13. (...) Podemos conceber um cavalo virtuoso, pois os nossos sentimentos nos levam à
concepção de virtude, e esta pode unir-se à figura e forma de um cavalo, animal que nos é
familiar. Em resumo, todos os materiais do pensamento derivam da sensação interna ou externa;
só a mistura e composição destas dependem da mente e da vontade. Ou, para expressar-me em
linguagem filosófica, todas as nossas ideias ou percepções mais fracas são cópias de nossas
impressões, ou percepções mais vivas.
60. E que exemplo mais convincente do que este se pode apresentar da surpreendente ignorância
e debilidade do entendimento? Se existe relação entre objetos que nos importe conhecer com
perfeição, é por certo a de causa e efeito. Nela se baseiam todos os nossos raciocínios sobre
questões de fato ou existência. Só por meio dela alcançamos qualquer certeza sobre os objetos
afastados do testemunho presente de nossa memória e de nossos sentidos. A única utilidade
imediata de todas as ciências é ensinar-nos a maneira de controlar e regular os acontecimentos
futuros por meio de suas causas. Nossos pensamentos e indagações ocupam-se, pois, a todo
instante, com essa relação. E, todavia, tão imperfeitas são as ideias que fazemos a seu respeito,
que é impossível dar uma definição precisa de causa, salvo definições provenientes de algo que
lhe é estranho e alheio. Os objetos semelhantes sempre aparecem juntos com seus semelhantes:
disto temos experiência. De acordo, pois, com essa experiência, podemos definir a causa como
sendo um objeto seguido de outro, quando todos os objetos semelhantes ao primeiro são
seguidos de objetos semelhantes ao segundo. Ou, em outras palavras, quando, não existindo o
primeiro objeto, jamais existiria o segundo. O aparecimento de uma causa sempre transporta o
intelecto, por uma transição habitual, à ideia do efeito. Disto também temos experiência.
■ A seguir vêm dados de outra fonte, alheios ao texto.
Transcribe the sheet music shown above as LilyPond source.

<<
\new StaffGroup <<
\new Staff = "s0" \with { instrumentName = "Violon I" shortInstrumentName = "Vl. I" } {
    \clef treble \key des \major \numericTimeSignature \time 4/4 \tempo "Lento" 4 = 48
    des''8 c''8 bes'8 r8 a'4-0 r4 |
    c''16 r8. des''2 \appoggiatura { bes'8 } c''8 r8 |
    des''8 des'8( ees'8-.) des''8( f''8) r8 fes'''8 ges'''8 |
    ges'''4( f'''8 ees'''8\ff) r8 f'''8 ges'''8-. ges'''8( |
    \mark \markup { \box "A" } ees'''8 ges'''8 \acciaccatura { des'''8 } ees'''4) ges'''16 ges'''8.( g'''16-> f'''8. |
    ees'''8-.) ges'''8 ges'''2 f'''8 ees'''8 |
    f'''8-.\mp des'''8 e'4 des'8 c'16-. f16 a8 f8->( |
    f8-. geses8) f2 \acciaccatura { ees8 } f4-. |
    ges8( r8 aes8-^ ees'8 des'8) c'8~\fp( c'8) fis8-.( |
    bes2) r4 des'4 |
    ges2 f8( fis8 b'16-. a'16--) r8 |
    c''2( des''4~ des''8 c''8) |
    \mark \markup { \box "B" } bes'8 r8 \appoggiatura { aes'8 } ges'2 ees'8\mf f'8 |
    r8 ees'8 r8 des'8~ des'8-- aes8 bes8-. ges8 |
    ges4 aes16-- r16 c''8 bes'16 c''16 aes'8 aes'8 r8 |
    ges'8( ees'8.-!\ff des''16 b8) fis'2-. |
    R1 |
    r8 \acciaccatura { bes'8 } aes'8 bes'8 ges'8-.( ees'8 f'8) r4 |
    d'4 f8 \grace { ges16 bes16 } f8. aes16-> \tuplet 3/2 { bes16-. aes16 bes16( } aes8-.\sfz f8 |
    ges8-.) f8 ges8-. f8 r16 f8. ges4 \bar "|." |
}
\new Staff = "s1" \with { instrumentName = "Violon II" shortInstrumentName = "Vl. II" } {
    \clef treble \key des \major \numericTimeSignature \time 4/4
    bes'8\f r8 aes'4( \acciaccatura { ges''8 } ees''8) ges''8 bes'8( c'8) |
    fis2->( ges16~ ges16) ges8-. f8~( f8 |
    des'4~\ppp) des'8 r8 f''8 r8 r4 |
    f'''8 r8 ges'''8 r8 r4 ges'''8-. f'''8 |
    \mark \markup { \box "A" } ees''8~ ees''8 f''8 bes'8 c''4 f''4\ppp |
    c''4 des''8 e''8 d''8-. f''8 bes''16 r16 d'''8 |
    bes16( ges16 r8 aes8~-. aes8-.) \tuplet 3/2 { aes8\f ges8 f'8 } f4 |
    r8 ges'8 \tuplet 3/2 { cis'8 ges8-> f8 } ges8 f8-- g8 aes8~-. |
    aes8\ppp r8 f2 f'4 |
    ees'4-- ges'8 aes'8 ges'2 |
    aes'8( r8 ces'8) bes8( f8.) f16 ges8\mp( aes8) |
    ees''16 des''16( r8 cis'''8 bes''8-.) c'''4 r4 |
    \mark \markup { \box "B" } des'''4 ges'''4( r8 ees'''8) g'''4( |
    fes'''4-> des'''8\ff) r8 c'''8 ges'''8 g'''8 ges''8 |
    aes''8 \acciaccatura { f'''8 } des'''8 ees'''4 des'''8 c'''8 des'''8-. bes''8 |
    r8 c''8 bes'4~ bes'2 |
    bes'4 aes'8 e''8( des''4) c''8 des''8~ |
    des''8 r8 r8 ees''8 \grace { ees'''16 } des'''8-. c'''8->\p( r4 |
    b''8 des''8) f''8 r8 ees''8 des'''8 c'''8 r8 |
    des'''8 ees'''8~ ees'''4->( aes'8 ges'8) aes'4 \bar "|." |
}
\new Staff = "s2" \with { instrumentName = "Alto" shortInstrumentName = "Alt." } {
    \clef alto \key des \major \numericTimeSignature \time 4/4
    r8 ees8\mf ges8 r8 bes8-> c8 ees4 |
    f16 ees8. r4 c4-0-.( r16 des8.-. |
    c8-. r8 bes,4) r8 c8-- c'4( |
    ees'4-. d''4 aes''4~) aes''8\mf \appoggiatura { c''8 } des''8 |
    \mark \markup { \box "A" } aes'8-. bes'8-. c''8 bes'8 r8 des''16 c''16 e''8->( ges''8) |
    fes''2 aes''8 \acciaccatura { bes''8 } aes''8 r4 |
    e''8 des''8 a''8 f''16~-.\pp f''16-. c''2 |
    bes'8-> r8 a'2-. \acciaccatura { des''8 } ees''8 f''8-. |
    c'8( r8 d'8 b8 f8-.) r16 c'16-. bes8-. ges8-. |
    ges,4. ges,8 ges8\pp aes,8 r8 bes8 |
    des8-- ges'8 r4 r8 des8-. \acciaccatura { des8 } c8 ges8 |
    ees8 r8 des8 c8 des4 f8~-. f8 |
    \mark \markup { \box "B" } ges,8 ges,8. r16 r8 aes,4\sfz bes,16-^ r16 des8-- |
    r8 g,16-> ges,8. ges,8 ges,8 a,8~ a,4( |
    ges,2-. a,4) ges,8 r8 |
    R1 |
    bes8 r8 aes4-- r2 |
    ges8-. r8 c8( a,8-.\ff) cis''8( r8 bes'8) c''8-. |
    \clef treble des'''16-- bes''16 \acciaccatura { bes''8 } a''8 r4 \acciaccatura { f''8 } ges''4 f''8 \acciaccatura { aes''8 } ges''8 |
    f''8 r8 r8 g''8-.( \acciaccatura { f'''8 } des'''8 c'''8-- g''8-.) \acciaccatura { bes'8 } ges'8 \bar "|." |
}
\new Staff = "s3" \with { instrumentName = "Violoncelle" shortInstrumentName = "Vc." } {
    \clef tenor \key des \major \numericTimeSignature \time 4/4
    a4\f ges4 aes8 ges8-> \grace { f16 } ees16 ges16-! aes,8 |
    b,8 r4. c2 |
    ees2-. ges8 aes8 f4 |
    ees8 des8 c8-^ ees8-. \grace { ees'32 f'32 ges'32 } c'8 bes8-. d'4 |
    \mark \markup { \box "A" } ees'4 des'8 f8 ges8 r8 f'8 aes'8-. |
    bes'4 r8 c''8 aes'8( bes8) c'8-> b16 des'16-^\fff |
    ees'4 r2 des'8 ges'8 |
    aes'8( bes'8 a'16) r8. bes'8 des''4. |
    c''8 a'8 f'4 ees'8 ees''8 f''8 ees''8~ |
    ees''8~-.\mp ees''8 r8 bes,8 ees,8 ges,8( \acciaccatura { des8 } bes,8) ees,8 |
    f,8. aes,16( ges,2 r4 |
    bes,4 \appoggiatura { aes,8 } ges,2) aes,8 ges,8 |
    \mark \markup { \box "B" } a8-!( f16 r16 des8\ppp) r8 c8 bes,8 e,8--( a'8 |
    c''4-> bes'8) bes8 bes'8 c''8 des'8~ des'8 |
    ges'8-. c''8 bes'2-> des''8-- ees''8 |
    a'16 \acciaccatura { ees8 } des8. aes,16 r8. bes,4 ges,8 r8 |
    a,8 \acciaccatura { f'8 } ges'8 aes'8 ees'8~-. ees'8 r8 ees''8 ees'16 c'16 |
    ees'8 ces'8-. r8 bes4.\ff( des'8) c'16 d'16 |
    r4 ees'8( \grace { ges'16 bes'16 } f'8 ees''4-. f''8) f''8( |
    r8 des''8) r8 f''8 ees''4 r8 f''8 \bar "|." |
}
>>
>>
Podemos assim, de acordo com essa experiência, formular outra definição da causa e chamá-la
um objeto seguido de outro, e cujo aparecimento sempre transporta o pensamento para esse
outro. Mas, se bem que ambas essas definições derivem de circunstâncias estranhas à causa, não
podemos remediar esse inconveniente nem alcançar uma definição mais perfeita, que indique
essa circunstância da causa que lhe dá uma conexão com o seu efeito. Não temos nenhuma ideia
dessa conexão e nem sequer uma noção clara do que desejamos saber quando nos esforçamos
por concebê-la. Dizemos, por exemplo, que a vibração desta corda é a causa deste som
particular. Mas que entendemos por esta afirmação? Ou que esta vibração é seguida deste som e
todas as vibrações semelhantes têm sido seguidas de sons semelhantes, ou que esta vibração é
seguida deste som, e ao aparecer a primeira a mente antecipa-se aos sentidos e forma
imediatamente uma idéia do segundo. Podemos considerar a relação de causa e efeito de
qualquer destes dois pontos de vista; mas, fora deles, não fazemos nenhuma idéia de tal relação.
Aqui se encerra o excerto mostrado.